● **Work task**
Give back the text of every record below word for word, with the images left out.

● **Data for review**
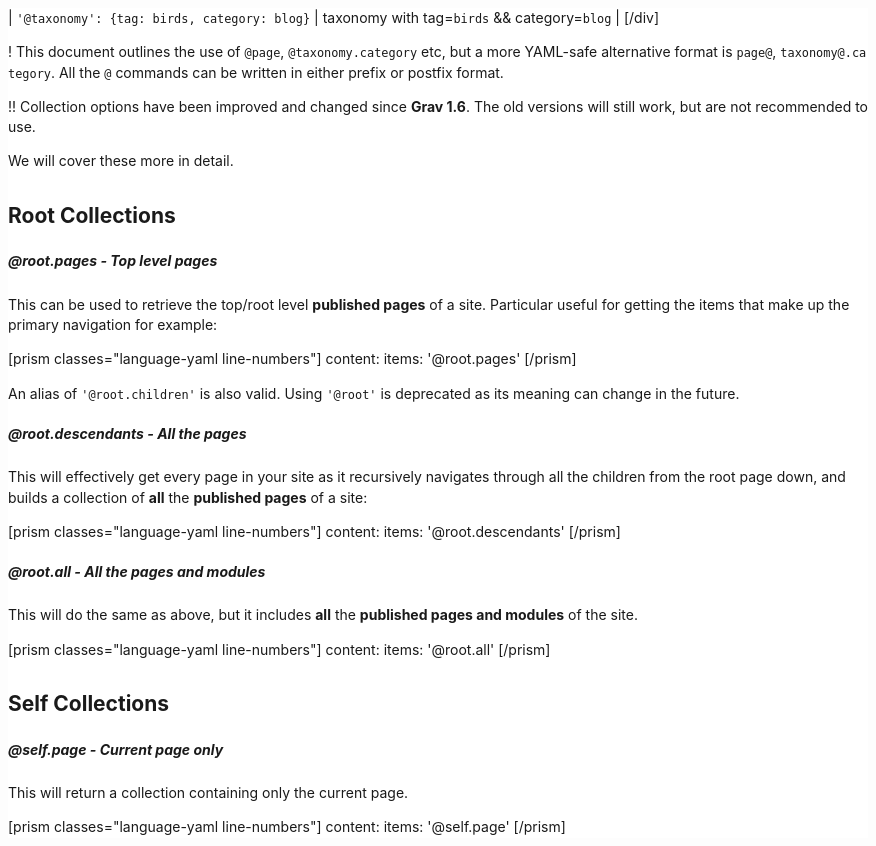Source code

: | `'@taxonomy': {tag: birds, category: blog}`   | taxonomy with tag=`birds` && category=`blog`              |
[/div]

! This document outlines the use of `@page`, `@taxonomy.category` etc, but a more YAML-safe alternative format is `page@`, `taxonomy@.category`.  All the `@` commands can be written in either prefix or postfix format.

!! Collection options have been improved and changed since **Grav 1.6**. The old versions will still work, but are not recommended to use.

We will cover these more in detail.

## Root Collections

##### @root.pages - Top level pages

This can be used to retrieve the top/root level **published pages** of a site. Particular useful for getting the items that make up the primary navigation for example:

[prism classes="language-yaml line-numbers"]
content:
    items: '@root.pages'
[/prism]

An alias of `'@root.children'` is also valid. Using `'@root'` is deprecated as its meaning can change in the future.

##### @root.descendants - All the pages

This will effectively get every page in your site as it recursively navigates through all the children from the root page down, and builds a collection of **all** the **published pages** of a site:

[prism classes="language-yaml line-numbers"]
content:
    items: '@root.descendants'
[/prism]

##### @root.all - All the pages and modules

This will do the same as above, but it includes **all** the **published pages and modules** of the site.

[prism classes="language-yaml line-numbers"]
content:
    items: '@root.all'
[/prism]

## Self Collections

##### @self.page - Current page only

This will return a collection containing only the current page.

[prism classes="language-yaml line-numbers"]
content:
    items: '@self.page'
[/prism]
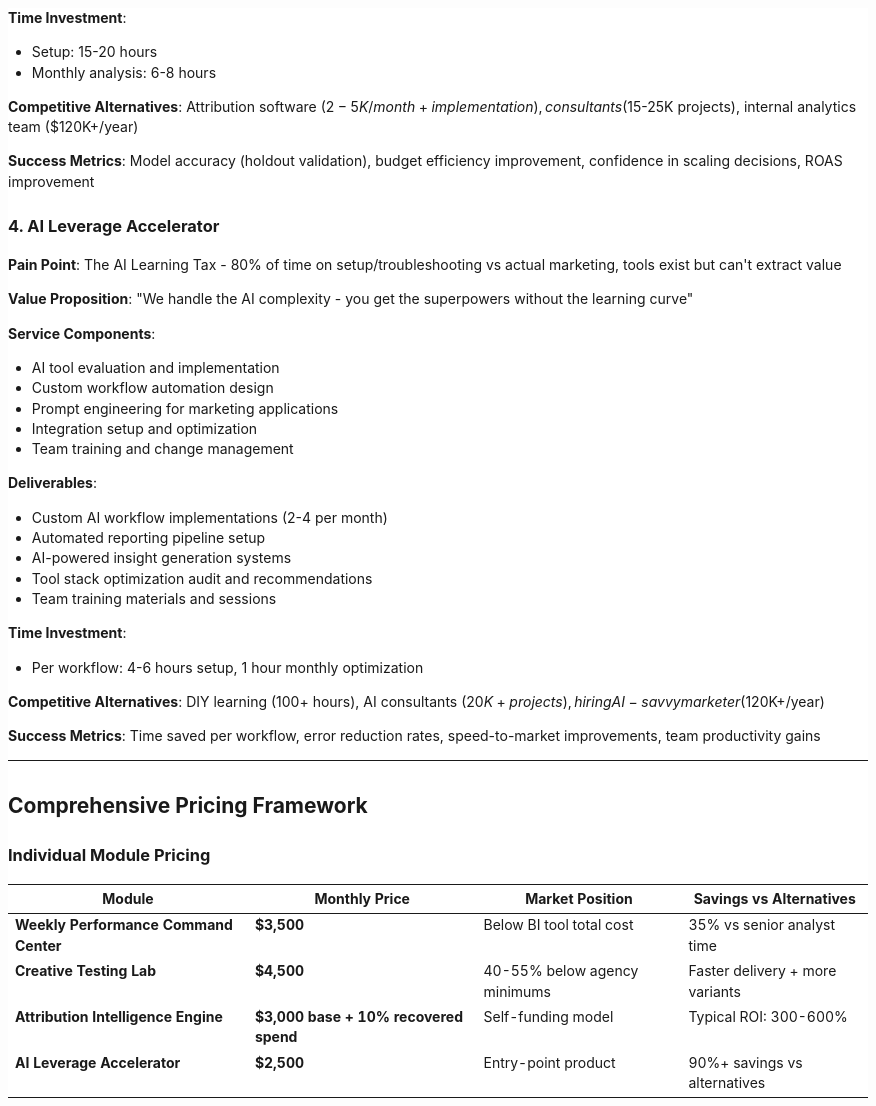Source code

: **Time Investment**:
- Setup: 15-20 hours
- Monthly analysis: 6-8 hours

**Competitive Alternatives**: Attribution software ($2-5K/month + implementation), consultants ($15-25K projects), internal analytics team ($120K+/year)

**Success Metrics**: Model accuracy (holdout validation), budget efficiency improvement, confidence in scaling decisions, ROAS improvement

### 4. AI Leverage Accelerator
**Pain Point**: The AI Learning Tax - 80% of time on setup/troubleshooting vs actual marketing, tools exist but can't extract value

**Value Proposition**: "We handle the AI complexity - you get the superpowers without the learning curve"

**Service Components**:
- AI tool evaluation and implementation
- Custom workflow automation design
- Prompt engineering for marketing applications
- Integration setup and optimization
- Team training and change management

**Deliverables**:
- Custom AI workflow implementations (2-4 per month)
- Automated reporting pipeline setup
- AI-powered insight generation systems
- Tool stack optimization audit and recommendations
- Team training materials and sessions

**Time Investment**:
- Per workflow: 4-6 hours setup, 1 hour monthly optimization

**Competitive Alternatives**: DIY learning (100+ hours), AI consultants ($20K+ projects), hiring AI-savvy marketer ($120K+/year)

**Success Metrics**: Time saved per workflow, error reduction rates, speed-to-market improvements, team productivity gains

---

## Comprehensive Pricing Framework

### Individual Module Pricing

| Module | Monthly Price | Market Position | Savings vs Alternatives |
|--------|---------------|-----------------|-------------------------|
| **Weekly Performance Command Center** | **$3,500** | Below BI tool total cost | 35% vs senior analyst time |
| **Creative Testing Lab** | **$4,500** | 40-55% below agency minimums | Faster delivery + more variants |
| **Attribution Intelligence Engine** | **$3,000 base + 10% recovered spend** | Self-funding model | Typical ROI: 300-600% |
| **AI Leverage Accelerator** | **$2,500** | Entry-point product | 90%+ savings vs alternatives |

● **Exercise output**
Source code

: | `'@taxonomy': {tag: birds, category: blog}`   | taxonomy with tag=`birds` && category=`blog`              |
[/div]

! This document outlines the use of `@page`, `@taxonomy.category` etc, but a more YAML-safe alternative format is `page@`, `taxonomy@.category`.  All the `@` commands can be written in either prefix or postfix format.

!! Collection options have been improved and changed since **Grav 1.6**. The old versions will still work, but are not recommended to use.

We will cover these more in detail.

## Root Collections

##### @root.pages - Top level pages

This can be used to retrieve the top/root level **published pages** of a site. Particular useful for getting the items that make up the primary navigation for example:

[prism classes="language-yaml line-numbers"]
content:
    items: '@root.pages'
[/prism]

An alias of `'@root.children'` is also valid. Using `'@root'` is deprecated as its meaning can change in the future.

##### @root.descendants - All the pages

This will effectively get every page in your site as it recursively navigates through all the children from the root page down, and builds a collection of **all** the **published pages** of a site:

[prism classes="language-yaml line-numbers"]
content:
    items: '@root.descendants'
[/prism]

##### @root.all - All the pages and modules

This will do the same as above, but it includes **all** the **published pages and modules** of the site.

[prism classes="language-yaml line-numbers"]
content:
    items: '@root.all'
[/prism]

## Self Collections

##### @self.page - Current page only

This will return a collection containing only the current page.

[prism classes="language-yaml line-numbers"]
content:
    items: '@self.page'
[/prism]
Source code

: **Time Investment**:
- Setup: 15-20 hours
- Monthly analysis: 6-8 hours

**Competitive Alternatives**: Attribution software ($2-5K/month + implementation), consultants ($15-25K projects), internal analytics team ($120K+/year)

**Success Metrics**: Model accuracy (holdout validation), budget efficiency improvement, confidence in scaling decisions, ROAS improvement

### 4. AI Leverage Accelerator
**Pain Point**: The AI Learning Tax - 80% of time on setup/troubleshooting vs actual marketing, tools exist but can't extract value

**Value Proposition**: "We handle the AI complexity - you get the superpowers without the learning curve"

**Service Components**:
- AI tool evaluation and implementation
- Custom workflow automation design
- Prompt engineering for marketing applications
- Integration setup and optimization
- Team training and change management

**Deliverables**:
- Custom AI workflow implementations (2-4 per month)
- Automated reporting pipeline setup
- AI-powered insight generation systems
- Tool stack optimization audit and recommendations
- Team training materials and sessions

**Time Investment**:
- Per workflow: 4-6 hours setup, 1 hour monthly optimization

**Competitive Alternatives**: DIY learning (100+ hours), AI consultants ($20K+ projects), hiring AI-savvy marketer ($120K+/year)

**Success Metrics**: Time saved per workflow, error reduction rates, speed-to-market improvements, team productivity gains

---

## Comprehensive Pricing Framework

### Individual Module Pricing

| Module | Monthly Price | Market Position | Savings vs Alternatives |
|--------|---------------|-----------------|-------------------------|
| **Weekly Performance Command Center** | **$3,500** | Below BI tool total cost | 35% vs senior analyst time |
| **Creative Testing Lab** | **$4,500** | 40-55% below agency minimums | Faster delivery + more variants |
| **Attribution Intelligence Engine** | **$3,000 base + 10% recovered spend** | Self-funding model | Typical ROI: 300-600% |
| **AI Leverage Accelerator** | **$2,500** | Entry-point product | 90%+ savings vs alternatives |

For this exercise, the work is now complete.